The first chapter (General Discussion) starts with a simple numerical example to explain the concept of relative efficiency and to clarify the importance of input and output weights in measuring the efficiency score. Then these basic concepts are extended to some more complex cases. Efficient frontiers and projection points are illustrated by means of some constructive and insightful graphs.

The second chapter (Basic DEA Models) presents both envelopment and multiplier forms of the DEA models in the presence of multiple inputs and multiple outputs. However, this book mainly focuses on the multiplier form of DEA models. In addition, this chapter illustrates the role of each axiom to construct the production possibility set (PPS). It is also concerned with some DEA models to deal with pure input data as long as with pure output data sets. Apart from basic input- and output-oriented DEA models with different returns to scale, the chapter includes a model that combines both orientations. Three various case studies involving banking industry, technology selection, and asset financing are provided in this section.

In chapter 3 (GAMS Software), we briefly introduce General Algebraic Modeling System (GAMS) software, a modelling system for linear, nonlinear and mixed integer optimization problems for solving DEA models.
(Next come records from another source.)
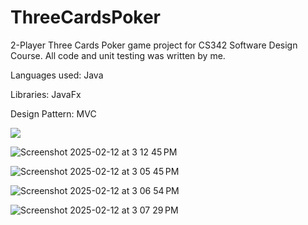 # ThreeCardsPoker

<p>2-Player Three Cards Poker game project for CS342 Software Design Course. All code and unit testing was written by me. </p>
<p>Languages used: Java</p>
<p>Libraries: JavaFx</p>
<p>Design Pattern: MVC</p>

<img src="https://imgflip.com/tempUploads/gDS2kZIkZy8WMbqBrfrx2cravByN8Xtf_preview.mp4"/>

![Screenshot 2025-02-12 at 3 12 45 PM](https://github.com/user-attachments/assets/695a574f-edd7-4816-bc2f-94afad0ca4e6)


![Screenshot 2025-02-12 at 3 05 45 PM](https://github.com/user-attachments/assets/d438430b-5a97-4583-94d2-bfb63adbf896)


![Screenshot 2025-02-12 at 3 06 54 PM](https://github.com/user-attachments/assets/0669a7d7-bfca-4014-8198-138ca765c146)

![Screenshot 2025-02-12 at 3 07 29 PM](https://github.com/user-attachments/assets/769452c6-fead-4e62-91b8-af53acafe02b)

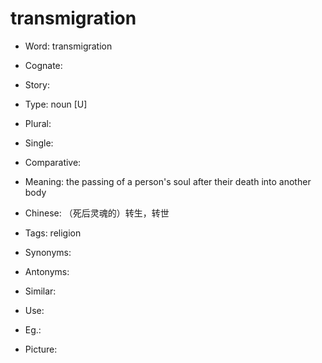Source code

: # transmigration

- Word: transmigration
- Cognate: 
- Story: 

- Type: noun [U]
- Plural: 
- Single: 
- Comparative: 
- Meaning: the passing of a person's soul after their death into another body
- Chinese: （死后灵魂的）转生，转世
- Tags: religion
- Synonyms: 
- Antonyms: 
- Similar: 
- Use: 
- Eg.: 
- Picture: 

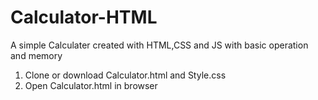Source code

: # Calculator-HTML
A simple Calculater created with HTML,CSS and JS with basic operation and memory 

1. Clone or download Calculator.html and Style.css
2. Open Calculator.html in browser
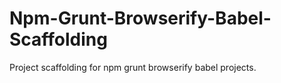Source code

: # Npm-Grunt-Browserify-Babel-Scaffolding
Project scaffolding for npm grunt browserify babel projects.
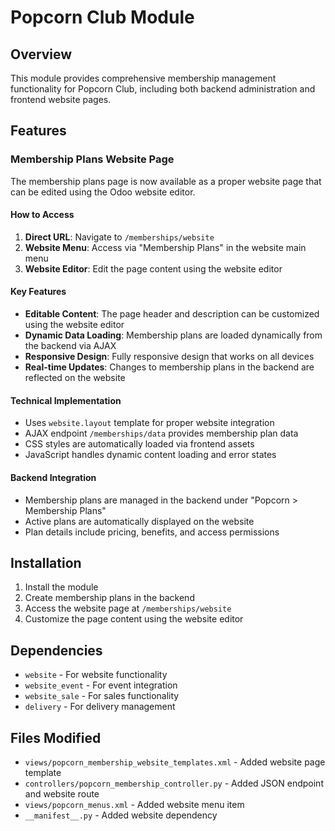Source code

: # Popcorn Club Module

## Overview
This module provides comprehensive membership management functionality for Popcorn Club, including both backend administration and frontend website pages.

## Features

### Membership Plans Website Page
The membership plans page is now available as a proper website page that can be edited using the Odoo website editor.

#### How to Access
1. **Direct URL**: Navigate to `/memberships/website`
2. **Website Menu**: Access via "Membership Plans" in the website main menu
3. **Website Editor**: Edit the page content using the website editor

#### Key Features
- **Editable Content**: The page header and description can be customized using the website editor
- **Dynamic Data Loading**: Membership plans are loaded dynamically from the backend via AJAX
- **Responsive Design**: Fully responsive design that works on all devices
- **Real-time Updates**: Changes to membership plans in the backend are reflected on the website

#### Technical Implementation
- Uses `website.layout` template for proper website integration
- AJAX endpoint `/memberships/data` provides membership plan data
- CSS styles are automatically loaded via frontend assets
- JavaScript handles dynamic content loading and error states

#### Backend Integration
- Membership plans are managed in the backend under "Popcorn > Membership Plans"
- Active plans are automatically displayed on the website
- Plan details include pricing, benefits, and access permissions

## Installation
1. Install the module
2. Create membership plans in the backend
3. Access the website page at `/memberships/website`
4. Customize the page content using the website editor

## Dependencies
- `website` - For website functionality
- `website_event` - For event integration
- `website_sale` - For sales functionality
- `delivery` - For delivery management

## Files Modified
- `views/popcorn_membership_website_templates.xml` - Added website page template
- `controllers/popcorn_membership_controller.py` - Added JSON endpoint and website route
- `views/popcorn_menus.xml` - Added website menu item
- `__manifest__.py` - Added website dependency
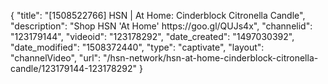 {
    "title": "[1508522766] HSN | At Home: Cinderblock Citronella Candle",
    "description": "Shop HSN 'At Home' https:\/\/goo.gl\/QUJs4x",
    "channelid": "123179144",
    "videoid": "123178292",
    "date_created": "1497030392",
    "date_modified": "1508372440",
    "type": "captivate",
    "layout": "channelVideo",
    "url": "\/hsn-network\/hsn-at-home-cinderblock-citronella-candle\/123179144-123178292"
}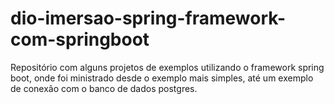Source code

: # dio-imersao-spring-framework-com-springboot
Repositório com alguns projetos de exemplos utilizando o framework spring boot, onde foi ministrado desde o exemplo mais simples, até um exemplo de conexão com o banco de dados postgres.

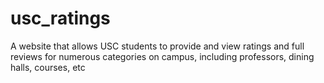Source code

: # usc_ratings
A website that allows USC students to provide and view ratings and full reviews for numerous categories on campus, including professors, dining halls, courses, etc
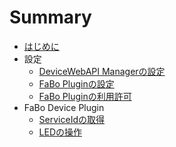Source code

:# Summary

* [はじめに](README.md)
* 設定
    * [DeviceWebAPI Managerの設定](setting.md)
    * [FaBo Pluginの設定](fabo.md)
    * [FaBo Pluginの利用許可](permission.md)
* FaBo Device Plugin
	* [ServiceIdの取得](fabo_servicid.md)
	* [LEDの操作](fabo_led.md)
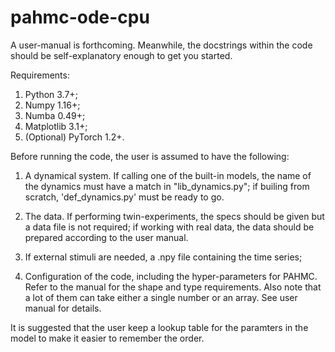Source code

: # pahmc-ode-cpu

A user-manual is forthcoming. Meanwhile, the docstrings within the code should be self-explanatory enough to get you started.

Requirements:
1) Python 3.7+;
2) Numpy 1.16+;
3) Numba 0.49+;
4) Matplotlib 3.1+;
5) (Optional) PyTorch 1.2+.

Before running the code, the user is assumed to have the following:
1) A dynamical system. If calling one of the built-in models, the name of the dynamics must have a match in "lib_dynamics.py"; if builing from scratch, 'def_dynamics.py' must be ready to go.

2) The data. If performing twin-experiments, the specs should be given but a data file is not required; if working with real data, the data should be prepared according to the user manual.

3) If external stimuli are needed, a .npy file containing the time series; 

4) Configuration of the code, including the hyper-parameters for PAHMC. Refer to the manual for the shape and type requirements. Also note that a lot of them can take either a single number or an array. See user manual for details.

It is suggested that the user keep a lookup table for the paramters in the model to make it easier to remember the order.
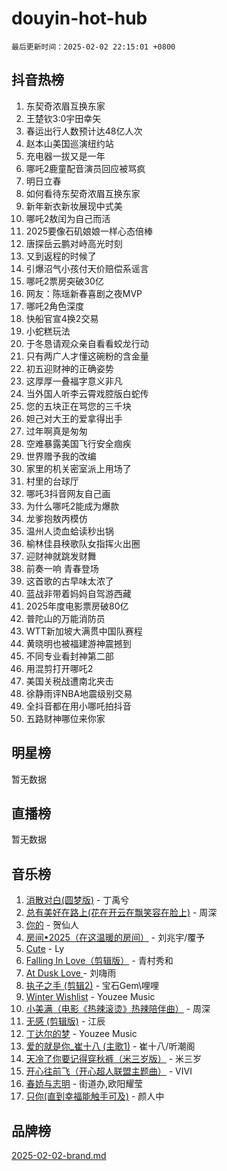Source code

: # douyin-hot-hub

`最后更新时间：2025-02-02 22:15:01 +0800`

## 抖音热榜

1. 东契奇浓眉互换东家
1. 王楚钦3:0宇田幸矢
1. 春运出行人数预计达48亿人次
1. 赵本山美国巡演纽约站
1. 充电器一拔又是一年
1. 哪吒2鹿童配音演员回应被骂疯
1. 明日立春
1. 如何看待东契奇浓眉互换东家
1. 新年新衣新妆展现中式美
1. 哪吒2敖闰为自己而活
1. 2025要像石矶娘娘一样心态倍棒
1. 唐探岳云鹏对峙高光时刻
1. 又到返程的时候了
1. 引爆沼气小孩付天价赔偿系谣言
1. 哪吒2票房突破30亿
1. 网友：陈瑶新春喜剧之夜MVP
1. 哪吒2角色深度
1. 快船官宣4换2交易
1. 小蛇糕玩法
1. 于冬恳请观众亲自看看蛟龙行动
1. 只有两广人才懂这碗粉的含金量
1. 初五迎财神的正确姿势
1. 这厚厚一叠福字意义非凡
1. 当外国人听李云霄戏腔版白蛇传
1. 您的五块正在骂您的三千块
1. 妲己对大王的爱拿得出手
1. 过年啊真是匆匆
1. 空难暴露美国飞行安全痼疾
1. 世界赠予我的改编
1. 家里的机关密室派上用场了
1. 村里的台球厅
1. 哪吒3抖音网友自己画
1. 为什么哪吒2能成为爆款
1. 龙爹抱敖丙模仿
1. 温州人烫血蛤读秒出锅
1. 榆林佳县秧歌队女指挥火出圈
1. 迎财神就跳发财舞
1. 前奏一响 青春登场
1. 这首歌的古早味太浓了
1. 蓝战非带着妈妈自驾游西藏
1. 2025年度电影票房破80亿
1. 普陀山的万能消防员
1. WTT新加坡大满贯中国队赛程
1. 黄晓明也被福建游神震撼到
1. 不同专业看封神第二部
1. 用混剪打开哪吒2
1. 美国关税战遭南北夹击
1. 徐静雨评NBA地震级别交易
1. 全抖音都在用小哪吒拍抖音
1. 五路财神哪位来你家

## 明星榜

暂无数据

## 直播榜

暂无数据

## 音乐榜

1. [消散对白(圆梦版)](https://sf6-cdn-tos.douyinstatic.com/obj/tos-cn-ve-2774/og4jB5I5IizzoZVAAAzWgBMAsMDWoArfwBOiFs) - 丁禹兮
1. [总有美好在路上(花在开云在飘笑容在脸上)](https://sf5-hl-cdn-tos.douyinstatic.com/obj/tos-cn-ve-2774/oU5u7NwtfBIvaNhoQBszOvAlRiAoiWAVVyBMq4) - 周深
1. [你的](https://sf5-hl-cdn-tos.douyinstatic.com/obj/tos-cn-ve-2774/oYuIeKf42jB7sEV6B2upMdpYAgfrQWj0FeRegh) - 贺仙人
1. [房间•2025（在这温暖的房间）](https://sf5-hl-cdn-tos.douyinstatic.com/obj/tos-cn-ve-2774/oMzJcnT8BgIetASeBfwfEeBQVNfACiCifhfZP7g) - 刘兆宇/覆予
1. [Cute](https://sf3-cdn-tos.douyinstatic.com/obj/tos-cn-ve-2774/o4IbIzHWKAAB4wsS5qMBRiiAlEBGTpQRNfFvuo) - Ly
1. [Falling In Love（剪辑版）](https://sf5-hl-cdn-tos.douyinstatic.com/obj/tos-cn-ve-2774/o8ajpA8zzgBPahbBIO8AcKGBLJezFCRd1wfP9f) - 青村秀和
1. [ At Dusk  Love ](https://sf5-hl-cdn-tos.douyinstatic.com/obj/tos-cn-ve-2774/o8CrpCf5CaYgI4ZrtQgMQAFEfuGqNnRSDQAPBc) - 刘嗨雨
1. [执子之手 (剪辑2)](https://sf5-hl-cdn-tos.douyinstatic.com/obj/tos-cn-ve-2774/oUoZLQjCc31XzqsBnBQUNgeKtYPBcgbFDwtfcu) - 宝石Gem\哩哩
1. [Winter Wishlist](https://sf5-hl-cdn-tos.douyinstatic.com/obj/tos-cn-ve-2774/oIIgUOeamCFCVAzxN6MFRLIBlLGpUqQxeeHrLE) - Youzee Music
1. [小美满（电影《热辣滚烫》热辣陪伴曲）](https://sf5-hl-cdn-tos.douyinstatic.com/obj/tos-cn-ve-2774/o0GAn2lSgfZIDUgtevCGDQYnFg4CwnrBaxbTZL) - 周深
1. [无感 (剪辑版)](https://sf5-hl-cdn-tos.douyinstatic.com/obj/tos-cn-ve-2774/o0eIsUzJBDlQaQFC5OFlgbMEZC1TFYBftOBn6p) - 江辰
1. [丁达尔的梦](https://sf5-hl-cdn-tos.douyinstatic.com/obj/tos-cn-ve-2774/oMU3WirUZBVQkAC9ccG5P2IQirziZM2RTInUY) - Youzee Music
1. [爱的就是你_崔十八 (主歌1)](https://sf5-hl-cdn-tos.douyinstatic.com/obj/tos-cn-ve-2774/oI5BO5DhFZ6UTcNCnZaOCBLtZ7WIMQGfgnXf5E) - 崔十八/听潮阁
1. [天冷了你要记得穿秋裤（米三岁版）](https://sf5-hl-cdn-tos.douyinstatic.com/obj/tos-cn-ve-2774/oQlIwVIDWiZ6BQilAorS7MA0AgCkQDvcZAdm1) - 米三岁
1. [开心往前飞（开心超人联盟主题曲）](https://sf5-hl-cdn-tos.douyinstatic.com/obj/tos-cn-ve-2774/9d8fb7c82cf1421fb93a9fe925275e0a) - VIVI
1. [春娇与志明](https://sf5-hl-cdn-tos.douyinstatic.com/obj/tos-cn-ve-2774/e530d8fceb7044b39707d7f9ff54add1) - 街道办,欧阳耀莹
1. [只你(直到幸福能触手可及)](https://sf5-hl-cdn-tos.douyinstatic.com/obj/tos-cn-ve-2774/o0lBkRDzFTeaVSUz3ZZSCBVtZ5DIMQGfgmEAuE) - 颜人中

## 品牌榜

[2025-02-02-brand.md](2025-02-02-brand.md)
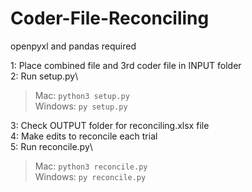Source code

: # Coder-File-Reconciling
openpyxl and pandas required

1: Place combined file and 3rd coder file in INPUT folder\
2: Run setup.py\
> Mac: `python3 setup.py`\
> Windows: `py setup.py`

3: Check OUTPUT folder for reconciling.xlsx file\
4: Make edits to reconcile each trial\
5: Run reconcile.py\
> Mac: `python3 reconcile.py`\
> Windows: `py reconcile.py`
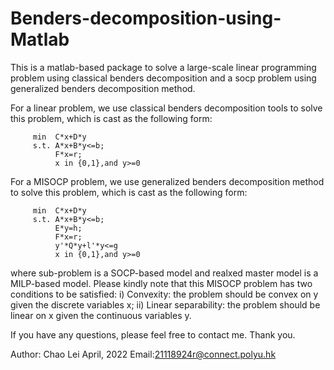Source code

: # Benders-decomposition-using-Matlab
This is a matlab-based package to solve a large-scale linear programming problem using classical benders decomposition and a socp problem using generalized benders decomposition method. 

For a linear problem, we use classical benders decomposition tools to solve this problem, which is cast as the following form:

         min  C*x+D*y
         s.t. A*x+B*y<=b; 
              F*x=r;
              x in {0,1},and y>=0
              
For a MISOCP problem, we use generalized benders decomposition method to solve this problem, which is cast as the following form:

         min  C*x+D*y
         s.t. A*x+B*y<=b; 
              E*y=h;
              F*x=r;
              y'*Q*y+l'*y<=g
              x in {0,1},and y>=0
where sub-problem is a SOCP-based model and realxed master model is a MILP-based model. Please kindly note that this MISOCP problem has two conditions to be satisfied: i) Convexity: the problem should be convex on y given the discrete variables x; ii) Linear separability: the problem should be linear on x given the continuous variables y.

If you have any questions, please feel free to contact me. Thank you.

Author: Chao Lei
April, 2022
Email:21118924r@connect.polyu.hk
Chapter 4 (Weights in DEA) treats the weights in DEA and their importance along with various weight restrictions and common set of weights (CSW) approaches. The chapter includes Assurance Region (AR) and Assurance Region Global (ARG) methods to restrict weight flexibility in DEA. Two DEA models with different types of efficiency, i.e. minsum and minimax, with their integrated versions are introduced in this chapter. The evaluation of facility layout design problem is addressed as a numerical example.

Chapter 5 (Best Efficient Unit) considers CSW and binary variable approaches as the main tool for developing models that have the capability to find the most efficient DMU and also rank DMUs. We cover WEI/WEO data sets along with multiple input and multiple output data sets. Some epsilon-free DEA models are introduced to overcome the problem of finding a set of positive weights. The problem of finding the most cost-efficient under certain and uncertain input prices is also discussed. Two real data sets involving professional tennis players and a Turkish automotive company are rendered to validate the approaches in this chapter.

 Chapter 6 (Data Selection in DEA) closes the book by considering the data selection problem in DEA and presenting some modifications of the standard DEA models to accommodate flexible and selective measures. To deal with these problems, two multiplier and envelopment DEA models are developed where each model contains two alternative approaches: individual and integrated models. The individual approach classifies flexible measures and identifies selective measures for each DMU, and the aggregate approach accommodates these measures using integrated DEA models. We present three case studies to examine and validate the approaches in this chapter.

Evidently, my deepest gratitude and love go to my family, Laleh and Arad, for supporting me in writing this book. Ronak Azizi saved me a lot of trouble by tackling all formatting issues in Microsoft. Last, but certainly not least, I would like to extend my thanks to my friend, Dr Adel Hatami-Marbini, for helping me with editing the book and for invaluable ideas and comments.

This publication has been elaborated in the framework of the project “Support research and development in the Moravian-Silesian Region 2013 DT 1 - International research teams“ (02613/2013/RRC). Financed from the budget of the Moravian-Silesian Region.